I took a deep breath and exhaled slowly and figured the man had a right to know exactly who I was. Figured it was like ripping off a Band-Aid, so I decided that direct and fast was the best way to go about this little getting-to-know-you session. “I’m just me. Samuel Clearwater. I was born in this shit hole town.”

“You don’t like Logan’s Beach?” he asked, sounding confused.

“No! I fucking love this town. Doesn’t mean it’s not a shit hole,” I clarified.

“Continue.”

“My favorite word is any variation of FUCK. I like my whiskey with a side of blow and maybe a little weed. I have a running theme song in my head for pretty much every occasion and I like to sing it at the top of my lungs, regardless of who is around or where I am. One of my most favorite things to do in this life is to give my friend Bear shit ‘cause the look on his face is fucking priceless. I love all kinds of movies and I cried like a little bitch during the entire two hours of PS I Love You. I dig all kinds music. Country. Folk. Pop. Blues. Rap. Everything from Tupac to Taylor Swift. I have an unnatural obsession with making perfect pancakes.” I lowered my gaze to the floor and dug deeper. “Before Dre, there were a lot of girls. A lot. I partied hard. Watched a shit ton of porn, the crazier shit the better. Fucked around with anyone willing, and some who weren’t. I didn’t care about the consequences when I did things to them they never asked for. Sometimes I hurt them pretty bad. Looking back, I think I was just punishing them. Taking my shit out on them I couldn’t take out on my mom. I wanted to hurt them because I wanted to hurt her. For running out on me and making me think she was dead when she wasn’t. For making me care when I shouldn’t have fucking cared. For leaving me with my shit bag stepdad who must have taken a master class in pedophilia because after my mom left...” I looked up to Dre’s dad who had an unreadable expression on his face. “He liked to switch between beating me and raping me,” I clarified. “Guess it kept shit interesting for him. I don’t want sympathy. Never have,” I said.

“Good. Because I ain’t giving you any,” Dre’s dad said. When I looked at him again there was a smile pulling at the corner of his mouth. “And?”

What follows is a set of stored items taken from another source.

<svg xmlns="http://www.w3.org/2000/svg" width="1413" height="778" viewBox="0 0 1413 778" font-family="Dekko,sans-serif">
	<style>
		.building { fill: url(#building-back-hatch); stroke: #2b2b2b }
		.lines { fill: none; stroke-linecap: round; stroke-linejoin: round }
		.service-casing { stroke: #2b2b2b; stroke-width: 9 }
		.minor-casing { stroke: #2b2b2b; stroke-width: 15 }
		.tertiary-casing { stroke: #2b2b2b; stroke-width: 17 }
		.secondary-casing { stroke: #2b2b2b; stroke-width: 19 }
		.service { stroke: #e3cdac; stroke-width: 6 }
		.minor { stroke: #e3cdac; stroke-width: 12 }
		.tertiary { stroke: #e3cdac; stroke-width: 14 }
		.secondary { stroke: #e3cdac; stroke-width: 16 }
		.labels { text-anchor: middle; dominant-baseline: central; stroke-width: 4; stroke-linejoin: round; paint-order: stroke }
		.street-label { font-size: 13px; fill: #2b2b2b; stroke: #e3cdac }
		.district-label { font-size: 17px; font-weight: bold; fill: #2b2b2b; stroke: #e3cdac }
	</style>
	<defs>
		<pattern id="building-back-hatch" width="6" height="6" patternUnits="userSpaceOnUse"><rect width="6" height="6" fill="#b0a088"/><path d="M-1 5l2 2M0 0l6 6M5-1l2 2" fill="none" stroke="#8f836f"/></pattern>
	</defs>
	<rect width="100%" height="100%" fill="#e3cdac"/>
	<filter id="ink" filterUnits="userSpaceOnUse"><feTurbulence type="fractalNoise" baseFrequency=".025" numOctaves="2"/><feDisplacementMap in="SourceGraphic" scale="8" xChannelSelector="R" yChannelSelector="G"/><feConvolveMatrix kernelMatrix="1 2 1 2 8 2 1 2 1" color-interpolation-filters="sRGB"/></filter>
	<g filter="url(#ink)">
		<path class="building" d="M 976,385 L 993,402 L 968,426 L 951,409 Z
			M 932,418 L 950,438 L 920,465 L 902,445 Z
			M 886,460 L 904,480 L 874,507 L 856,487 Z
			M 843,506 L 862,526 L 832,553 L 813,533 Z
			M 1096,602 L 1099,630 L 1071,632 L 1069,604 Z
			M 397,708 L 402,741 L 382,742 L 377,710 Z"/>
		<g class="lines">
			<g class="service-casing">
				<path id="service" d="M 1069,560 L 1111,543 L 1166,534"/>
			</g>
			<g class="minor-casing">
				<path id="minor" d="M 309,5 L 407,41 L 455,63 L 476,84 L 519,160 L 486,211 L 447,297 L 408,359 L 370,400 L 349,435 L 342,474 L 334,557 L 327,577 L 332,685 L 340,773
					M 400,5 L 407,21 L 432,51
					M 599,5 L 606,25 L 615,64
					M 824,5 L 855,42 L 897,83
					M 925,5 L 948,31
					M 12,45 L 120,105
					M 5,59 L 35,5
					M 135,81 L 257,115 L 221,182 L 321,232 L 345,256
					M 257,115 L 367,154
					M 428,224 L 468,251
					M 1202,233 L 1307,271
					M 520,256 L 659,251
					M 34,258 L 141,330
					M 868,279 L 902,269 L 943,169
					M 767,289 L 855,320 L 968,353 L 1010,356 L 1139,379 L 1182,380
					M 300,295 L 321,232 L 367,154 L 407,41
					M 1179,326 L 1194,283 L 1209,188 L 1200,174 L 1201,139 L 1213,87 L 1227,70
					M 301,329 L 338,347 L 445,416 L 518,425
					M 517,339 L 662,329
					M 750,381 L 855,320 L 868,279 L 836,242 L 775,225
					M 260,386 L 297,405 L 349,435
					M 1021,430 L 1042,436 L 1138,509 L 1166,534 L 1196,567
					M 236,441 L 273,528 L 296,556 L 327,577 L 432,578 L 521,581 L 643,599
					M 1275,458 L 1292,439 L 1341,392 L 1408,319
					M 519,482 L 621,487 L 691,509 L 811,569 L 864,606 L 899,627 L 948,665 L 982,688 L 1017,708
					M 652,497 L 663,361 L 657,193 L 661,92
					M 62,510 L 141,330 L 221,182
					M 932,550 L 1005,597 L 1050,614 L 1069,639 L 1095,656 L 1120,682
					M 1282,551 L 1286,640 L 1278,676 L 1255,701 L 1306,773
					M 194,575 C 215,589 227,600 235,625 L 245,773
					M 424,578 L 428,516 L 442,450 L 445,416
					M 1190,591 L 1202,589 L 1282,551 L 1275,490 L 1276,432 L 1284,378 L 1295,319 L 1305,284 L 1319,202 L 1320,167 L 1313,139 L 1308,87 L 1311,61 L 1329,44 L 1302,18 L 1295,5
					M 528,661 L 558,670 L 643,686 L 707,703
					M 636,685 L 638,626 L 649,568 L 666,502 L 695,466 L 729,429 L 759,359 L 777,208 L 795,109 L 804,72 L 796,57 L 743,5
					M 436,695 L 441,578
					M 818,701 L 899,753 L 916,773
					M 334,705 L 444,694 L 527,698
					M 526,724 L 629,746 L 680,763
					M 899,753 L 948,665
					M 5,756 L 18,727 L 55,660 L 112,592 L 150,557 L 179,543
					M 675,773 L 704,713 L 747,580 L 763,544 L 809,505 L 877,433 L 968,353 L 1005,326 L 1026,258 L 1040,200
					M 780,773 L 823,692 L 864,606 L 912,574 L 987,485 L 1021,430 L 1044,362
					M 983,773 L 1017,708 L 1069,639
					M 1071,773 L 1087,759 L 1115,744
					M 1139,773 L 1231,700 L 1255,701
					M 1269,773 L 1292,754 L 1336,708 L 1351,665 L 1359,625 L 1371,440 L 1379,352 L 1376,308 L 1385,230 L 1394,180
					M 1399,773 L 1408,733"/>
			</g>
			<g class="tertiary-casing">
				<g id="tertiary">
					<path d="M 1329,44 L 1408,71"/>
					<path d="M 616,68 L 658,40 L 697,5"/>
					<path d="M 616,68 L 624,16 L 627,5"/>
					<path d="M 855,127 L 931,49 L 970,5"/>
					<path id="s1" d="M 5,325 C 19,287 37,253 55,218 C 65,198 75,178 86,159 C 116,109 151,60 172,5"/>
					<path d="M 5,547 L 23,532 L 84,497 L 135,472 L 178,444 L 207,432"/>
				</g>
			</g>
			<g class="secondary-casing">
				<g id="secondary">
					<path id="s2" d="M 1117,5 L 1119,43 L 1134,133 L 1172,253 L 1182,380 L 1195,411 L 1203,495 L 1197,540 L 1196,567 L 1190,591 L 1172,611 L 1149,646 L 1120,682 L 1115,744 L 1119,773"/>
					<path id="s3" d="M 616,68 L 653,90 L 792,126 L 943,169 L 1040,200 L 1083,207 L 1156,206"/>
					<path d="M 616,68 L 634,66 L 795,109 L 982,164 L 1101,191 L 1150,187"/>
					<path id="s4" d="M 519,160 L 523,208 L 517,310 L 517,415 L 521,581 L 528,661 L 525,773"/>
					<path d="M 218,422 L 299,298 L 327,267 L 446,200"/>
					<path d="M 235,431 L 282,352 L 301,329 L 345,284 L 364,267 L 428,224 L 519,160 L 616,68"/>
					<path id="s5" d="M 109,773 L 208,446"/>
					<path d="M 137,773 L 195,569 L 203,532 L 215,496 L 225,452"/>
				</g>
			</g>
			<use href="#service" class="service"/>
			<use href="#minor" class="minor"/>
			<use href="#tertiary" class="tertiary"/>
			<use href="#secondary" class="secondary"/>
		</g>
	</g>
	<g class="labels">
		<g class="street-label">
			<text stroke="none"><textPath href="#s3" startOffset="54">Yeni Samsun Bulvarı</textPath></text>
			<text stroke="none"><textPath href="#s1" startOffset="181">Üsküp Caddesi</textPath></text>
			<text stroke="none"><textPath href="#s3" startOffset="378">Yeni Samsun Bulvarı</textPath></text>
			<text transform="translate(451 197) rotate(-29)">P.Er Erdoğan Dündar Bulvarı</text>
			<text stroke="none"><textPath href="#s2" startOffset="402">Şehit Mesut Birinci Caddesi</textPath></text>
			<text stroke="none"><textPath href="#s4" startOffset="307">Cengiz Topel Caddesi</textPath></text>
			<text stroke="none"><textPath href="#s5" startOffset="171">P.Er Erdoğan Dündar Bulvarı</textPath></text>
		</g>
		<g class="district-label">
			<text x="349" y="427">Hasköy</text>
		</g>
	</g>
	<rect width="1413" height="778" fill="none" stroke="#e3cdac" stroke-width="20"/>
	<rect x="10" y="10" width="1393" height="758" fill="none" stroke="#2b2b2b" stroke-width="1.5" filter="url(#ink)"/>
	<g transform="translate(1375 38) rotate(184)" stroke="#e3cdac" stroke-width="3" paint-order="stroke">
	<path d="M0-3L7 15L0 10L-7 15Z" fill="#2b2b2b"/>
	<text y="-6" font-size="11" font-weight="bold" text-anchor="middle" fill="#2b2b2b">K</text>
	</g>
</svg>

“And... and I grow weed in the guest bedrooms of elderly women’s houses in exchange for helping them with their mortgage payments. And honestly? Those ladies are some of the coolest chicks I know. Florida just legalized medical marijuana, we might never legalize it recreationally because we’re some pretty backward ass folk down here, but I’ve already purchased the fields and a warehouse for the medical part. Got a doctor ready to back it and the business licenses and corporation paperwork have already been filed. Should be in production within a few months. Also, I died at one point. Thought I did anyway because I was kept in a hole below the ground by a lunatic who tortured me day in and day out for the sole reason because he could.” I looked up at Mr. Capulet. “How am I doing so far?”

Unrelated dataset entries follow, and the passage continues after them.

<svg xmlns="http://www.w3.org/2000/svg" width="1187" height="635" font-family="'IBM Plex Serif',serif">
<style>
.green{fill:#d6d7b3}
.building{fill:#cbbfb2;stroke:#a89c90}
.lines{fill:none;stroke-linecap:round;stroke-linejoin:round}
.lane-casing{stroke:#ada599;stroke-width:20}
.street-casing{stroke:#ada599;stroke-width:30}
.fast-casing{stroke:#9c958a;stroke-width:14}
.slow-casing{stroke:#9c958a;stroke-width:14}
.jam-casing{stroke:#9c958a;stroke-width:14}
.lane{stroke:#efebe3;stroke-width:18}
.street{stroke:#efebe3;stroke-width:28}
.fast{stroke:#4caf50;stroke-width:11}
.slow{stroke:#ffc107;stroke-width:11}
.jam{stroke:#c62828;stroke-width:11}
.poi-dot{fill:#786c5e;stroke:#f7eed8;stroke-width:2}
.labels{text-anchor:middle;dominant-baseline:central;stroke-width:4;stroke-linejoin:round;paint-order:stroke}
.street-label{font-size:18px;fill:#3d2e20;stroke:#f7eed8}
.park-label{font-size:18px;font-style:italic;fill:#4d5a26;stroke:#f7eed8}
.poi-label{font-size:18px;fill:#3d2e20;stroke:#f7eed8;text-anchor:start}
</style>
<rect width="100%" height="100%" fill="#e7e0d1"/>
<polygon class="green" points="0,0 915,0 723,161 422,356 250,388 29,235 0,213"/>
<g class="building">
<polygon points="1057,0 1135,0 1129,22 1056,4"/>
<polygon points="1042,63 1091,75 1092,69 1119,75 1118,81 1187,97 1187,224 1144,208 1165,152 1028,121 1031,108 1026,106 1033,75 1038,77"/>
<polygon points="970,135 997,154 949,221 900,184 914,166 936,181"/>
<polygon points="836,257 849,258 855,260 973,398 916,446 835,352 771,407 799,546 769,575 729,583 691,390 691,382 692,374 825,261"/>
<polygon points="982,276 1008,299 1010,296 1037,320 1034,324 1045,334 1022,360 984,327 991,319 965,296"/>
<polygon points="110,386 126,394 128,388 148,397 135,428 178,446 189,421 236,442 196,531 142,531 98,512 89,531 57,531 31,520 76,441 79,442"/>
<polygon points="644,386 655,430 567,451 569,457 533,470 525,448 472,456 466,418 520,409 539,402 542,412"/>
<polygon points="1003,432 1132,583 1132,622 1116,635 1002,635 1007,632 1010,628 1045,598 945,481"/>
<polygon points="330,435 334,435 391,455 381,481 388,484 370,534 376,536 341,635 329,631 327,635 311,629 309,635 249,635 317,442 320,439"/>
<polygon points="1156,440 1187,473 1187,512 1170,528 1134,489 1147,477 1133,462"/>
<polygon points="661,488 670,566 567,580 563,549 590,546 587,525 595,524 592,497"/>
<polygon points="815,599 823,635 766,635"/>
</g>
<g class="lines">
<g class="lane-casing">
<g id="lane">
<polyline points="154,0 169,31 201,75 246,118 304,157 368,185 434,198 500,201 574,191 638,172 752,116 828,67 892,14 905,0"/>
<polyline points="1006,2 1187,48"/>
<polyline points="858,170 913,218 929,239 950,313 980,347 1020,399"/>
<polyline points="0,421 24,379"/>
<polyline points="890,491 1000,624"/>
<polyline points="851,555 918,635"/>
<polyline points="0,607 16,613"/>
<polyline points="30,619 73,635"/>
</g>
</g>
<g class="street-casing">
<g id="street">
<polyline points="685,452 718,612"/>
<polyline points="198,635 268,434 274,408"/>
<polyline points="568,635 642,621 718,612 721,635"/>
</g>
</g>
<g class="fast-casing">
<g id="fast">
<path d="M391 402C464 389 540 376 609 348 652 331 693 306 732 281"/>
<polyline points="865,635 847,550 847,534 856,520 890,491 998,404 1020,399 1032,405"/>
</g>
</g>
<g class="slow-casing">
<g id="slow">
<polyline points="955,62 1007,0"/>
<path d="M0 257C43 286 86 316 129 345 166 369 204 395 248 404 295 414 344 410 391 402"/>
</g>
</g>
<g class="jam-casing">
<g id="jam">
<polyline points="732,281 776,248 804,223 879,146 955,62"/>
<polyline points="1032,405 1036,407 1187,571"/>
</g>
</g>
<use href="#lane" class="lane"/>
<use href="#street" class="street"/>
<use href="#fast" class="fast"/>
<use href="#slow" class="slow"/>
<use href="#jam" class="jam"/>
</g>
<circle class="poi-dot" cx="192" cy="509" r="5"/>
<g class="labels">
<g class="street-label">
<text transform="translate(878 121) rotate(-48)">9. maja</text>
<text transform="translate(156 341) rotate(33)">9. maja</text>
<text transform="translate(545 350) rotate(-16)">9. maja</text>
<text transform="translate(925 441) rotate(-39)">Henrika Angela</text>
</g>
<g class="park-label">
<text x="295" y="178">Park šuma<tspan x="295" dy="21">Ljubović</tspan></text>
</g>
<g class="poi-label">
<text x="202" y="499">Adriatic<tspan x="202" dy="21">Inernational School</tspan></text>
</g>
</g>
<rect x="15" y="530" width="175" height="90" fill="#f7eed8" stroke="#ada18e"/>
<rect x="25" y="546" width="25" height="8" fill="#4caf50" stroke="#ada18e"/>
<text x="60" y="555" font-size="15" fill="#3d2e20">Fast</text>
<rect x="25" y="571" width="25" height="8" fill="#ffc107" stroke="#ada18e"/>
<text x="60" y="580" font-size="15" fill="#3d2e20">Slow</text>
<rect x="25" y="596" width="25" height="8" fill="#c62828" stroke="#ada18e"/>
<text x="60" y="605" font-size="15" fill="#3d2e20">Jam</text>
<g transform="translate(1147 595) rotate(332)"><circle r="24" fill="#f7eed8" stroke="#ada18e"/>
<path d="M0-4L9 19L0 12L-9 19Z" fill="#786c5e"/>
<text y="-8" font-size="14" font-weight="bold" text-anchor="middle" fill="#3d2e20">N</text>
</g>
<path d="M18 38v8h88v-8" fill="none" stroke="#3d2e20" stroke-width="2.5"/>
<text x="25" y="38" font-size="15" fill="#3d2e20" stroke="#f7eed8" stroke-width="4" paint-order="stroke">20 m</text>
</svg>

“So far I want to shove my foot up your ass, but part of me wants to give you a hug, and since that’s not happening, by all means, continue.” He waved me on.

“You sure? ‘Cause this next part...” I grimaced.

“Yeah, I’m sure. Go on,” he ordered.

“You remember Conner?”

He nodded. “Of course. He and Andrea went off the rails together after my stepdaughter died.”

“You know what happened to him?” I asked.